CFBK-FM
- Huntsville, Ontario; Canada;
- Broadcast area: Muskoka
- Frequency: 105.5 MHz
- Branding: 105.5 Moose FM

Programming
- Format: Adult hits

Ownership
- Owner: Vista Broadcast Group

History
- First air date: 1958
- Former frequencies: 590 kHz (AM) (1958–1961) 630 kHz (1961–1987)

Technical information
- Class: B
- ERP: 43,400 watts
- HAAT: 147 m

Links
- Webcast: Listen Live
- Website: mymuskokanow.com

= CFBK-FM =

Radio station in Huntsville, Ontario

CFBK-FM is a Canadian radio station that airs at 105.5 FM in Huntsville, Ontario with an adult hits format branded as 105.5 Moose FM.

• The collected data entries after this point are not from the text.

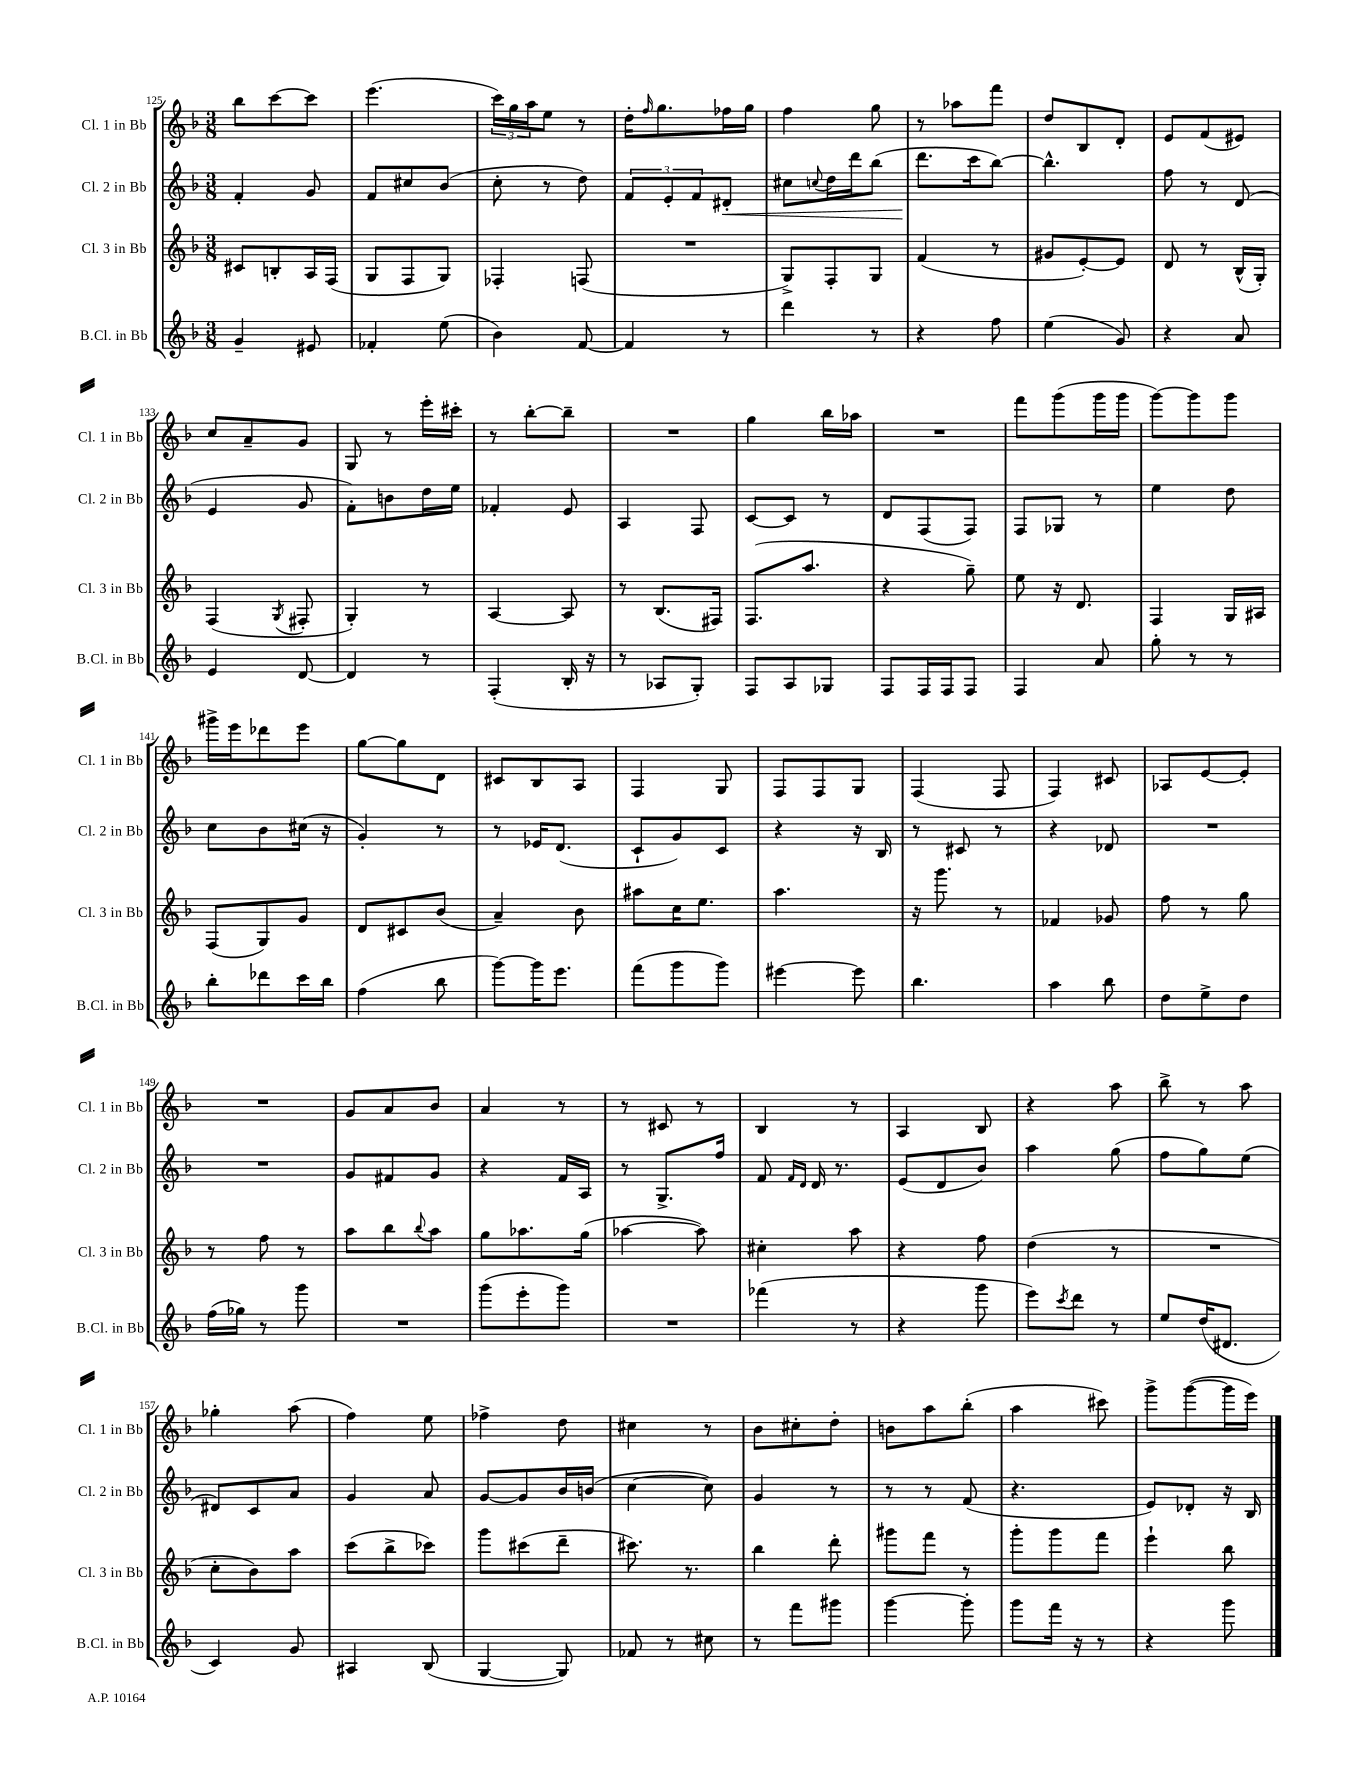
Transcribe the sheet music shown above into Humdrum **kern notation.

**kern	**kern	**kern	**kern
*staff4	*staff3	*staff2	*staff1
*clefG2	*clefG2	*clefG2	*clefG2
*k[b-]	*k[b-]	*k[b-]	*k[b-]
*M3/8	*M3/8	*M3/8	*M3/8
4g~/	8c#/L	4f'/	8bb-\L
.	8B'/	.	[8ccc\
8e#/	16A/L	8g/	8ccc\]J
.	(16F/JJ	.	.
=	=	=	=
4f-'/	8G/L	8f/L	(4.eee\
.	8F/	8cc#/	.
(8ee\	8G/J)	(8b-/J	.
=	=	=	=
4b-\)	4F-'/	8cc'\	24ccc\LL)
.	.	.	24gg\
.	.	.	24aa\J
.	.	8r	8ee\J
[8f/	(8F/	8dd\)	8r
=	=	=	=
4f/]	4.r	12f/L	16dd'\LK
.	.	.	16qqff/
.	.	.	8.gg\
.	.	12e'/	.
.	.	12f/	.
8r	.	8d#'/J	16ff-\L
.	.	.	16gg\JJ
=	=	=	=
4ddd\	8G^/L)	8cc#\L	4ff\
.	.	8qqcc/	.
.	8F'/	16dd\L	.
.	.	16ddd\J	.
8r	8G/J	(8bb-\J	8gg\
=	=	=	=
4r	(4f/	8.ddd\L	8r
.	.	.	8aa-\L
.	.	16ccc\k	.
8ff\	8r	[8bb-\J)	8fff\J
=	=	=	=
(4ee\	8g#/L	4.bb-^^\]	8dd/L
.	[8e'/)	.	8B-/
8g/)	8e/]J	.	8d'/J
=	=	=	=
4r	8d/	8ff\	8e/L
.	8r	8r	(8f/
8a/	(16B-^^/LL	(8d/	8e#/J)
.	16G'/JJ)	.	.
=	=	=	=
4e/	(4F/	4e/	8cc/L
.	.	.	8a~/
.	8qG/	.	.
[8d/	8F#'/	8g/	8g/J
=	=	=	=
4d/]	4G'/)	8f'\L)	8G/
.	.	8b\	8r
8r	8r	16dd\L	16eee'\LL
.	.	16ee\JJ	16ccc#'\JJ
=	=	=	=
(4F'/	[4A/	4f-'/	8r
.	.	.	[8bb-'\L
16B-'/	8A/]	8e/	8bb-~\]J
16r	.	.	.
=	=	=	=
8r	8r	4A/	4.r
8A-/L	(8.B-/L	.	.
8G'/J)	.	8F/	.
.	16F#/Jk)	.	.
=	=	=	=
8F/L	(8.F/L	[8c/L	4gg\
8A/	.	8c/]J	.
.	8.aa/J	.	.
8G-/J	.	8r	16bb-\LL
.	.	.	16aa-\JJ
=	=	=	=
8F/L	4r	8d/L	4.r
16F/L	.	(8F/	.
16F/J	.	.	.
8F/J	8gg~\)	8F/J)	.
=	=	=	=
4F/	8ee\	8F/L	8fff\L
.	16r	8G-/J	(8ggg\
.	8.d/	.	.
8a/	.	8r	16ggg\L
.	.	.	16ggg\JJ
=	=	=	=
8gg'\	4F/	4ee\	[8ggg\L)
8r	.	.	8ggg\]
8r	16G/LL	8dd\	8ggg\J
.	16A#/JJ	.	.
=	=	=	=
8bb-'\L	(8F/L	8cc\L	16ggg#^\LL
.	.	.	16eee\J
8ddd-\	8G/)	8b-\	8ddd-\
16ccc\L	8g/J	(16cc#\Jk	8eee\J
16bb-\JJ	.	16r	.
=	=	=	=
(4ff\	8d/L	4g'/)	[8gg\L
.	8c#/	.	8gg\]
8bb-\	(8b-/J	8r	8d\J
=	=	=	=
[8ggg\L)	4a~/)	8r	8c#/L
16ggg\]K	.	16e-/LK	8B-/
8.eee\J	.	(8.d/J	.
.	8b-\	.	8A/J
=	=	=	=
(8fff\L	8aa#\L	8c`/L	4F/
8ggg\	16cc\K	8g/)	.
.	8.ee\J	.	.
8ggg\J)	.	8c/J	8G/
=	=	=	=
[4eee#\	4.aa\	4r	8F/L
.	.	.	8F/
8eee#\]	.	16r	8G/J
.	.	16B-/	.
=	=	=	=
4.bb-\	16r	8r	(4F/
.	8.ggg\	.	.
.	.	8c#/	.
.	8r	8r	8F/
=	=	=	=
4aa\	4f-/	4r	4F/)
8bb-\	8g-/	8d-/	8c#/
=	=	=	=
8dd\L	8ff\	4.r	8A-/L
8ee^\	8r	.	[8e/
8dd\J	8gg\	.	8e'/]J
=	=	=	=
(16ff\LL	8r	4.r	4.r
16gg-\JJ)	.	.	.
8r	8ff\	.	.
8ggg\	8r	.	.
=	=	=	=
4.r	8aa\L	8g/L	8g/L
.	8bb-\	8f#/	8a/
.	8qqbb-/	.	.
.	8aa\J	8g/J	8b-/J
=	=	=	=
(8ggg\L	8gg\L	4r	4a/
8eee'\	8.aa-\	.	.
8ggg\J)	.	16f/LL	8r
.	(16gg\Jk	16A/JJ	.
=	=	=	=
4.r	[4aa-\	8r	8r
.	.	8.G^/L	8c#/
.	8aa-\])	.	8r
.	.	16ff/Jk	.
=	=	=	=
(4fff-\	4cc#'\	8f/	4B-/
.	.	16qqf/LL	.
.	.	16qqd/JJ	.
.	.	16d/	.
.	.	8.r	.
8r	8aa\	.	8r
=	=	=	=
4r	4r	(8e/L	4A/
.	.	8d/	.
8ggg\	8ff\	8b-/J)	8B-/
=	=	=	=
8eee\L)	(4dd\	4aa\	4r
8qccc/	.	.	.
8ddd\J	.	.	.
8r	8r	(8gg\	8aa\
=	=	=	=
8ee/L	4.r	8ff\L	8bb-^\
(16dd/K	.	8gg\)	8r
8.d#/J	.	.	.
.	.	(8ee\J	8aa\
=	=	=	=
4c/)	8cc'\L	8d#/L)	4gg-'\
.	8b-\)	8c/	.
8g/	8aa\J	8a/J	(8aa\
=	=	=	=
4A#/	(8ccc\L	4g/	4ff\)
.	8bb-^\	.	.
(8B-/	8ccc-\J)	8a/	8ee\
=	=	=	=
[4G/	8ggg\L	[8g/L	4ff-^\
.	(8ccc#\	8g/]	.
8G/])	8ddd~\J	16b-/L	8dd\
.	.	(16b/JJ	.
=	=	=	=
8f-/	8.ccc#\)	[4cc\	4cc#\
8r	.	.	.
.	8.r	.	.
8cc#\	.	8cc\])	8r
=	=	=	=
8r	4bb-\	4g/	8b-\L
8fff\L	.	.	8cc#'\
8ggg#\J	8ddd'\	8r	8dd'\J
=	=	=	=
[4ggg\	8ggg#\L	8r	8b\L
.	8fff\J	8r	8aa\
8ggg'\]	8r	(8f/	(8bb-'\J
=	=	=	=
8ggg\L	8ggg'\L	4.r	4aa\
16fff\Jk	8ggg\	.	.
16r	.	.	.
8r	8fff\J	.	8ccc#\)
=	=	=	=
4r	4eee`\	8e/L)	8ggg^\L
.	.	8d-'/J	([8ggg\
8ggg\	8bb-\	16r	16ggg\]L
.	.	16B-/	16eee\JJ)
==	==	==	==
*-	*-	*-	*-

CFBK can be heard as far north as North Bay, as far south as Washago, as far east as Bancroft, and as far west as Parry Sound. CFBK could be heard as far south as Innisfil in previous years, but it has been significantly impacted in the south due to interference from CIUX-FM, which began broadcasting in Uxbridge on the same frequency in 2015.

CFBK began broadcasting in 1958 as CKAR on the AM band at 590 kHz with a repeater in Parry Sound known as CKAR-1. In 1961, CKAR moved to 630 kHz and in 1977 became CFBK. In September 1987, the station converted to the FM band at 105.5 MHz and the old AM 630 frequency left the air for good on December 31 the same year.

CKAR was a former callsign of a radio station in Oshawa, known today as CKDO, and the CKAR callsign currently belongs to a community radio station in Huntsville known as Hunters Bay Radio 88.7 FM and a defunct television station in Armstrong, known as CHFD-TV.

Formerly owned by Muskoka-Parry Sound Broadcasting, the station's acquisition by Haliburton Broadcasting Group was approved by the CRTC on February 21, 2008.

CFBK's branding was 105.5 More-FM and changed to the 105.5 Moose FM branding after the acquisition by the Haliburton Broadcasting Group in 2008 and then changed to The New 105.5 FM, Muskoka's Lite Favourites with a new high-powered signal in April 2010. They were rebranded once again as 105.5 Moose FM in March 2013. In May 2014, the station changed their format to "World Class Rock". In 2015, the station changed to adult hits with "Huntsville's Biggest Variety" retaining the "Moose FM" branding.

On May 1, 2008, CFBK-FM applied to the CRTC to increase its effective radiated power from 5,000 watts to 43,400 watts and received CRTC approval on June 1, 2009.

On April 23, 2012, Vista Broadcast Group, which owns a number of radio stations in western Canada, announced a deal to acquire Haliburton Broadcasting Group, in cooperation with Westerkirk Capital. The transaction was approved by the CRTC on October 19, 2012.